仲村清司著「消えゆく沖縄 移住生活20年の光と影」光文社新書

大阪出身のウチナーンチュ2世である仲村清司氏が、沖縄に移住して20年を経て、その間に感じ取った沖縄らしさの消失を、新書という形式でまとめたのが、この「消えゆく沖縄 移住生活20年の光と影」である。仲村清司氏の著書といえば、僕が沖縄に断続的に恋い焦がれている間に、沖縄の食文化や、風習等を面白おかしく紹介し、沖縄の生活スタイルに憧れるように仕向けていく、そういう内容が多かったように思う。しかし、その沖縄の文化を紹介する本を上梓してから10数年が過ぎ、観光客も増え、沖縄が観光立県になっていくと同時に、何かが失われていっていることに危惧した仲村清司氏が、自分の遺書的な内容で述べているのが、今作の特徴である。僕個人との関わりで言えば、沖縄に恋い焦がれていた10数年前に、一人でバックパッカー的旅をし、沖縄を満喫していたように思う。しかし、その後、様々な事情から沖縄からは離れていた。仲村清司氏の著書や、下川裕治氏の著書でその間も沖縄に憧れは持っていたが、本格的に沖縄に向き合い出したのは今年である。今年、3度も沖縄と離島を巡り、例えば那覇の国際通りでドン・キホーテが出店しているのに驚いたり、モノレールのゆいレールの時間の正確さに当たり前のように感じたのは、まさに沖縄自体が本土化していることの表れのような気がしてならない。逆に南の果てである波照間島などは、まだ、本土化がされていないところではあるが、これも飛行機による空路の開設により、本土化が進む危惧を感じる。そうした今年の旅行を踏まえ、この「消えゆく沖縄」を読むと、沖縄のアイデンティティが消失しつつあるのが、実感を伴って理解できるようになる。もちろん観光のみならず、基地問題や、神の消失といった、日本のマスコミが伝えない、というか伝えられない内容にも踏み込んでいて、その辺はナイチャーである僕にとっても、考えさせられるところがある。

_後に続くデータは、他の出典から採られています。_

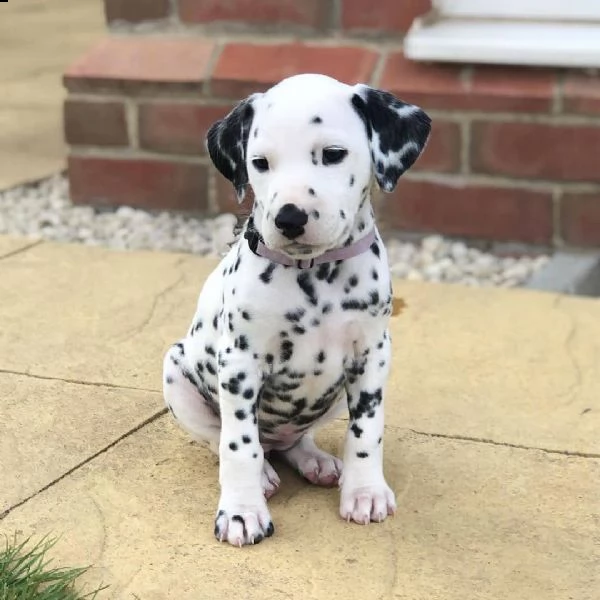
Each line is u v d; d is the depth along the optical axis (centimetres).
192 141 132
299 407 69
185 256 122
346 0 128
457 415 85
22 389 88
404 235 127
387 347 68
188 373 73
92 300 108
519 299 110
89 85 133
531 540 68
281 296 64
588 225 122
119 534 68
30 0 342
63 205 141
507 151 121
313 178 60
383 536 68
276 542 67
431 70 124
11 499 72
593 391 89
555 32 123
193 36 133
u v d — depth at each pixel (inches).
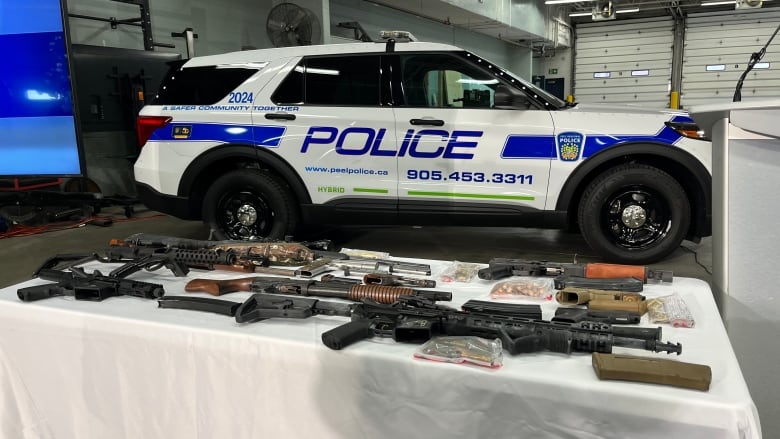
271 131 153.8
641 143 139.1
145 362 51.8
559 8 608.1
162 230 221.6
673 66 607.8
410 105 148.6
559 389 38.2
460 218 148.9
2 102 211.8
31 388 57.9
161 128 159.8
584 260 164.9
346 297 58.7
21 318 56.8
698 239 146.3
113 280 61.0
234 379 48.5
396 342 45.8
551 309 54.7
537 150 142.9
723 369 40.0
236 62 158.1
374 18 405.4
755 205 49.9
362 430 45.1
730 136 50.0
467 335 46.1
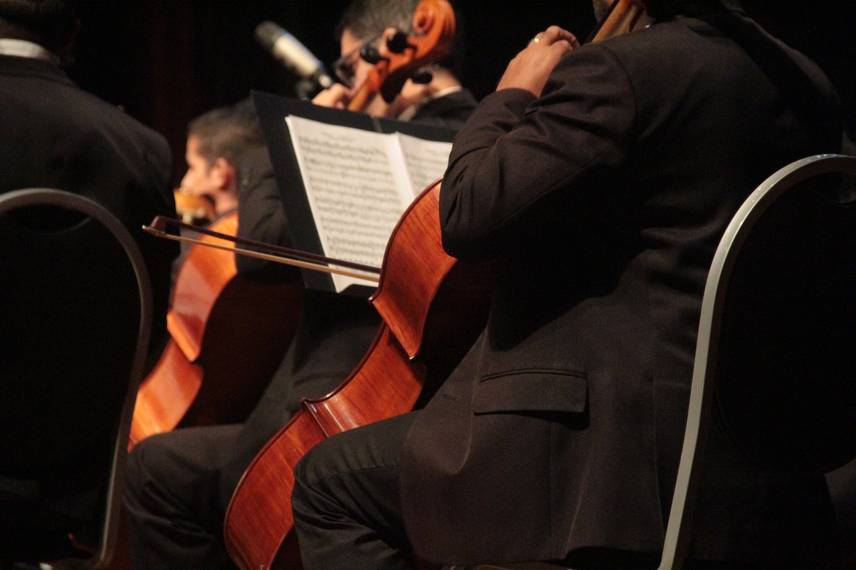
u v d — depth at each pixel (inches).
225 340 378.3
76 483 219.1
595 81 186.5
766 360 183.8
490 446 189.8
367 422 260.7
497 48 609.9
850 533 212.7
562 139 185.0
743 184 188.9
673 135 186.4
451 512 194.1
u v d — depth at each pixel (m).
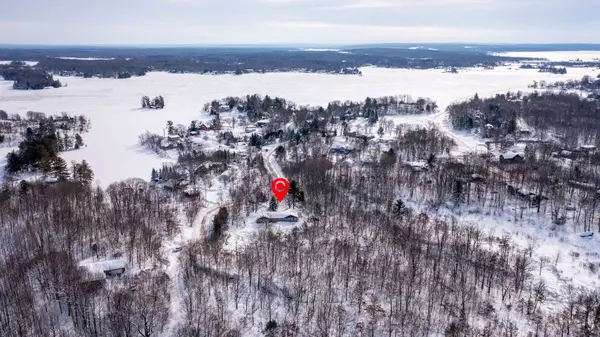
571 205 136.25
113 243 110.25
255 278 97.69
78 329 80.56
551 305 90.94
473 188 152.88
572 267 105.88
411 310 87.44
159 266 102.19
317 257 105.06
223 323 82.19
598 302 90.75
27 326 79.12
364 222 126.75
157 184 167.50
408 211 135.50
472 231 117.94
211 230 124.25
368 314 87.06
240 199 146.25
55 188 143.50
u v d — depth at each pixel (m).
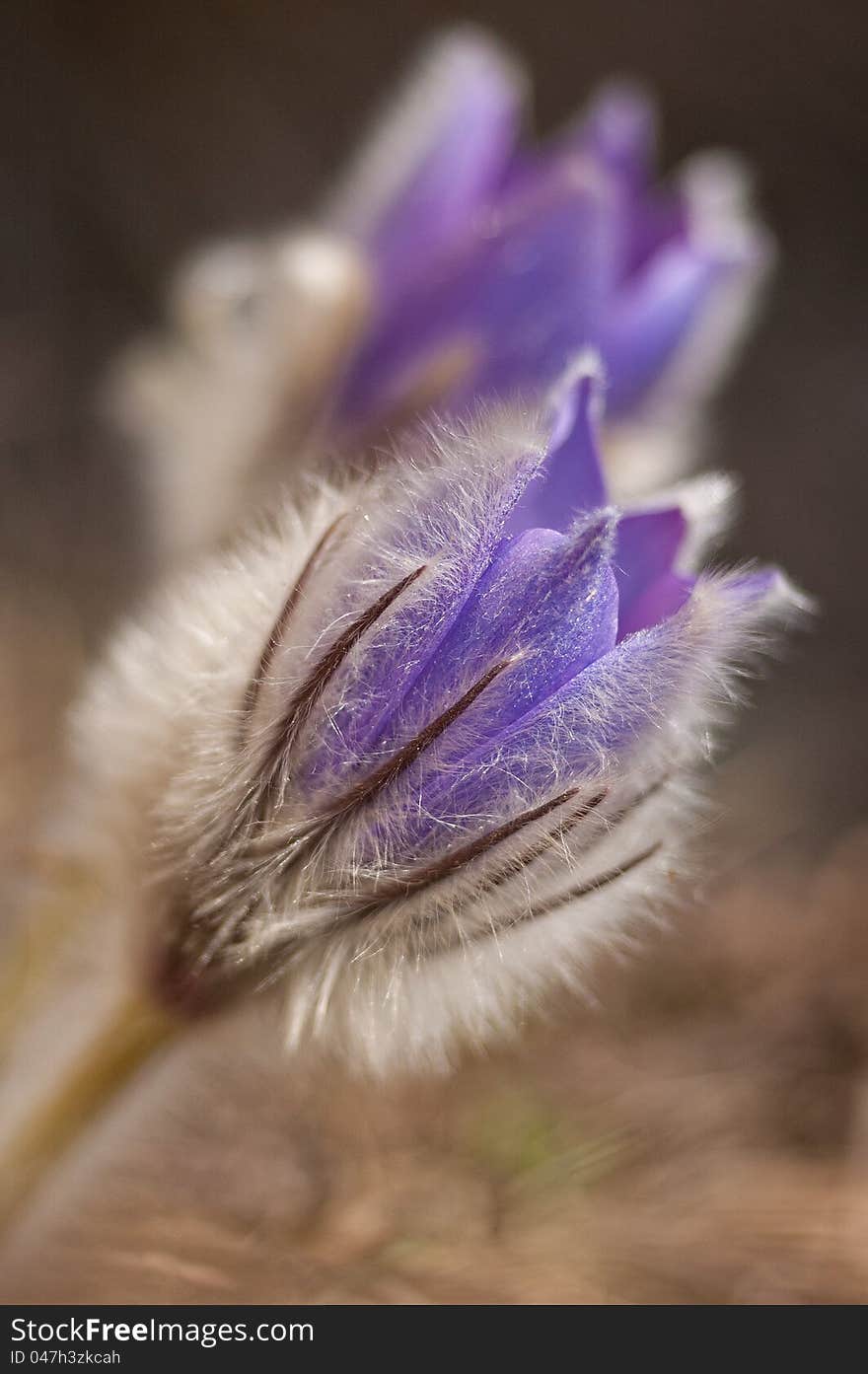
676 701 0.23
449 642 0.23
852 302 0.67
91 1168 0.26
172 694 0.24
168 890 0.24
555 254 0.29
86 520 0.48
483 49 0.30
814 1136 0.33
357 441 0.29
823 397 0.64
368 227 0.29
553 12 0.68
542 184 0.29
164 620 0.24
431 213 0.29
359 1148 0.31
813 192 0.69
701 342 0.30
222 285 0.31
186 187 0.59
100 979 0.25
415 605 0.23
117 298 0.56
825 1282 0.30
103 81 0.59
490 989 0.24
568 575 0.23
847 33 0.71
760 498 0.60
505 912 0.23
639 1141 0.32
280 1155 0.31
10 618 0.44
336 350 0.29
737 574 0.23
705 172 0.31
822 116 0.70
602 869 0.23
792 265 0.67
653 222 0.30
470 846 0.23
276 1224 0.30
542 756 0.23
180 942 0.24
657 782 0.23
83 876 0.27
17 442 0.49
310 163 0.62
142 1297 0.28
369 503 0.23
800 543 0.59
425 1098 0.32
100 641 0.44
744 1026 0.36
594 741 0.23
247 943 0.24
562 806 0.23
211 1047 0.26
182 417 0.31
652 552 0.23
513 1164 0.31
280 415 0.29
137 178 0.58
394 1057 0.24
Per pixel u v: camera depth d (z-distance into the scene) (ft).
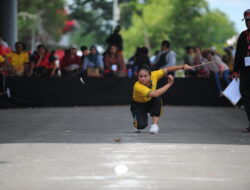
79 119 117.60
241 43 95.04
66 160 64.39
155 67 159.84
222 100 158.30
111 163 62.44
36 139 83.25
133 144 77.15
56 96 153.07
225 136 87.97
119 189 50.21
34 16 529.45
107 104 156.04
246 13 93.86
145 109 90.38
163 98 159.22
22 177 55.42
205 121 115.44
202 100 159.02
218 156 68.03
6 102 149.59
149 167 60.29
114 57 167.43
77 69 162.91
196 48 163.43
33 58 161.58
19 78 150.82
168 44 159.74
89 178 54.70
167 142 79.46
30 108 149.48
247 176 56.54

第3章では、仲村清司氏が色々助けてもらっていたバーのマスターとの交流について触れられているが、このマスターの存在も、沖縄らしさの消失を物語っていると言える。仲村清司氏が、余生を沖縄で過ごすのか、それもあやふやになってきたと語るように、沖縄自体の変容が、大きな要因であると言える。この本は、結構個人的内容が深いと思うが、それでいて、沖縄に関心を寄せる万人にも、何か訴えかける力を持っていると思う。日本本土においても、この問題は無視はできないと感じている。近年、シリアスな内容の本を上梓していることもある仲村清司氏であるが、読みやすいながら、何か読者に問題を突きつけているところは、読後、心に引っかかりを残していると思う。光文社新書創刊15周年記念の本ではあるが、沖縄フリークであってもなくても、一度は読んでいただきたいと思わせる本である。